This principle is definitely overlooked, but ties in hand-in-hand with the skill of preparation. Students should attempt to become an organized person, as it helps in the studying process for tests and quizzes they will foresee in math. For example, a highly organized person always knows where to look back for practice problems, notes, and even homework assignments when preparing for upcoming tests and finals. This can come in handy as they will be able to not only follow along with their notes, but they’ll be able to utilize them in order to create practice tests and problems for a complete review. Organization is one of the key factors tied with any successful person in any industry, and so it certainly matters in the learning of mathematics!

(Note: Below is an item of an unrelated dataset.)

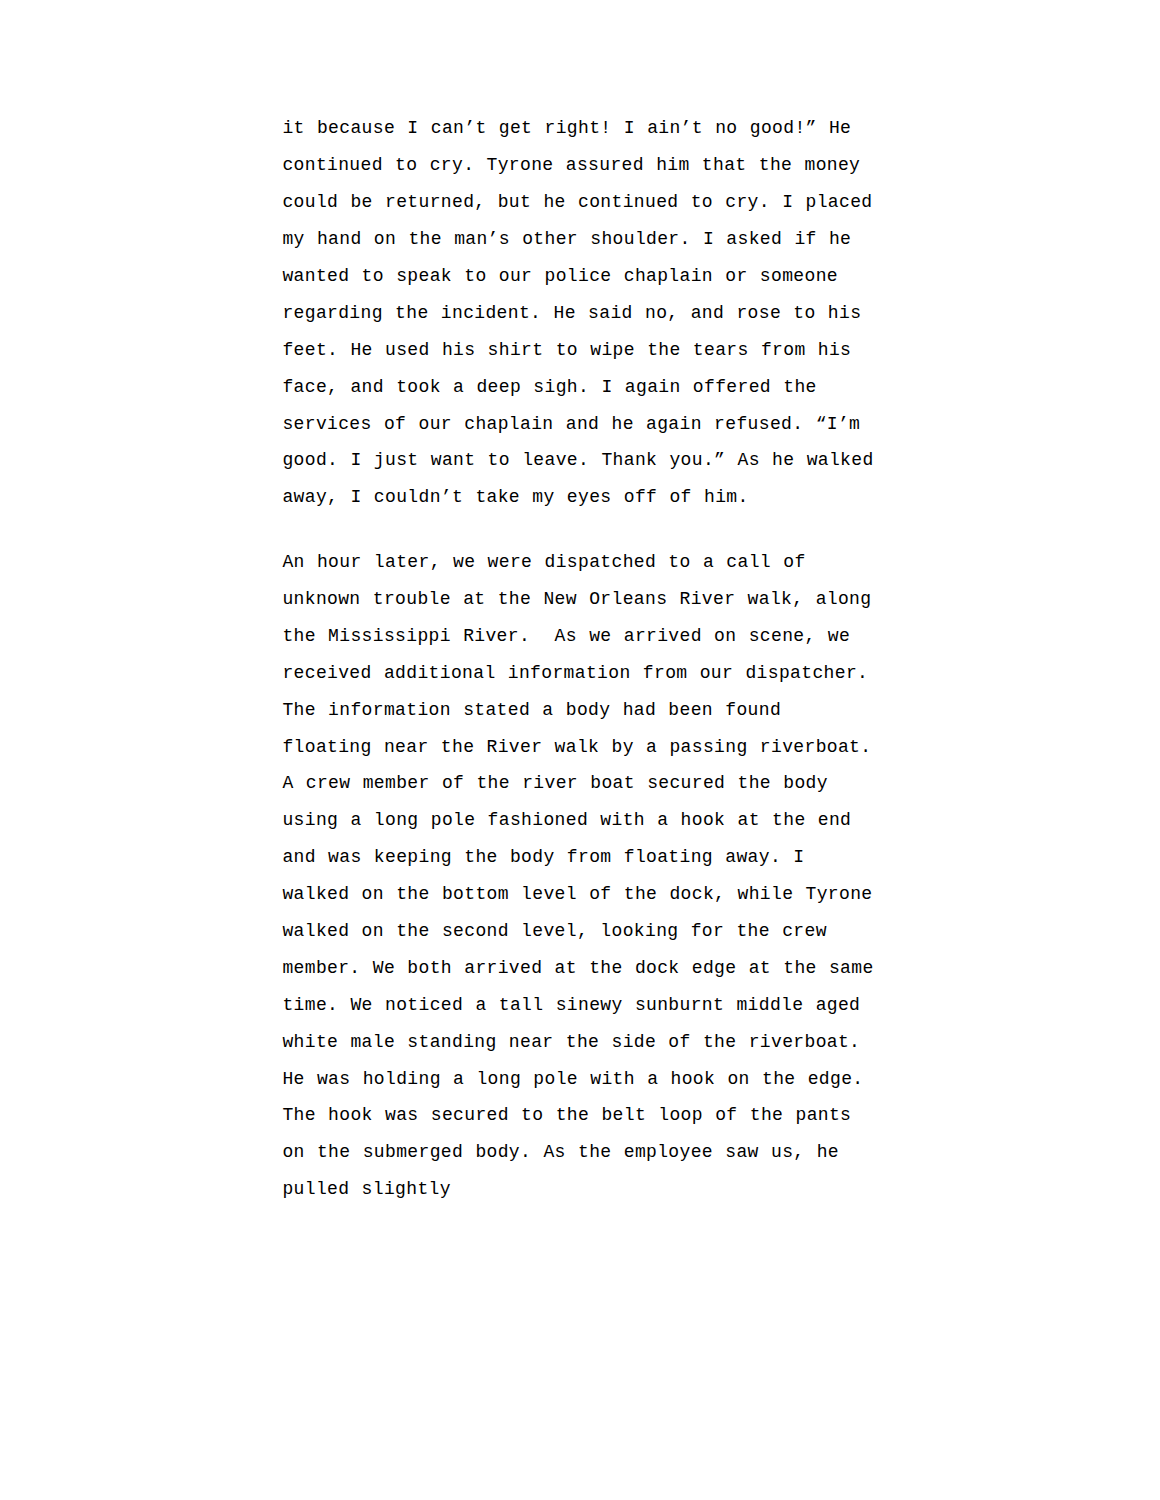it because I can’t get right! I ain’t no good!” He continued to cry. Tyrone assured him that the money could be returned, but he continued to cry. I placed my hand on the man’s other shoulder. I asked if he wanted to speak to our police chaplain or someone regarding the incident. He said no, and rose to his feet. He used his shirt to wipe the tears from his face, and took a deep sigh. I again offered the services of our chaplain and he again refused. “I’m good. I just want to leave. Thank you.” As he walked away, I couldn’t take my eyes off of him.
An hour later, we were dispatched to a call of unknown trouble at the New Orleans River walk, along the Mississippi River. As we arrived on scene, we received additional information from our dispatcher. The information stated a body had been found floating near the River walk by a passing riverboat. A crew member of the river boat secured the body using a long pole fashioned with a hook at the end and was keeping the body from floating away. I walked on the bottom level of the dock, while Tyrone walked on the second level, looking for the crew member. We both arrived at the dock edge at the same time. We noticed a tall sinewy sunburnt middle aged white male standing near the side of the riverboat. He was holding a long pole with a hook on the edge. The hook was secured to the belt loop of the pants on the submerged body. As the employee saw us, he pulled slightly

All in all, I want it to be known that anybody can achieve the status of being a “math person”. These two factors are certainly not the only ones that can help benefit you in the long run, but they can be seen as the building blocks to beginning your successful math journey. It all starts with some preparation and organization and the future of your math career is all in your hands! So next time you see that student next to you make that high math grade, remember, it’s more likely that he or she was prepared and organized and worked for that grade and is not just a “math person”.
Math is a pretty hard subject to grasp when it doesn’t come naturally to you, but there is always a way to learn. Here are a few methods that will get you through the struggle:
- DO Math
Time and time again we see students come in at the last minute to study for an exam. This is not a very effective way of learning. In order to truly understand math, you have to DO it. And I don’t mean just the homework, do extra! If you didn’t understand the homework fully by the time you got to the end, that is an indication that you need to search for some extra practice. If you have a textbook, this is the easiest way to find extra practice. Typically teachers do not assign you all of the problems in a certain section. Do the unassigned problems, and if the answers aren’t at the end of the book: use Google! I promise you can always find some way to check your work. If you don’t have a textbook, search the subject plus the word “worksheet” in Google. A lot of times you’ll find something that comes up and has the answers! If all else fails, ask your teacher where you could find some extra practice. They may just provide it for you!
- Take Notes
I know you are thinking, well duh, but some students don’t know how to take notes in math. If you aren’t already math-minded, you may not understand just an example of a problem without explanations between steps, so write down the example with the steps in words! (If you teacher is moving too fast, ask him/her politely to slow down, trust me, other students in your class with thank you for it.) Here is an example of what I mean:
Factor: 2x^2 + 4x + 2
Step 1: Look for a common factor, we see that it is 2, so divide every term by 2
2(x^2 + 2x + 1)
Step 2: For trinomials with a leading coefficient of 1, we can find two numbers that multiply to the last number and add to the middle number.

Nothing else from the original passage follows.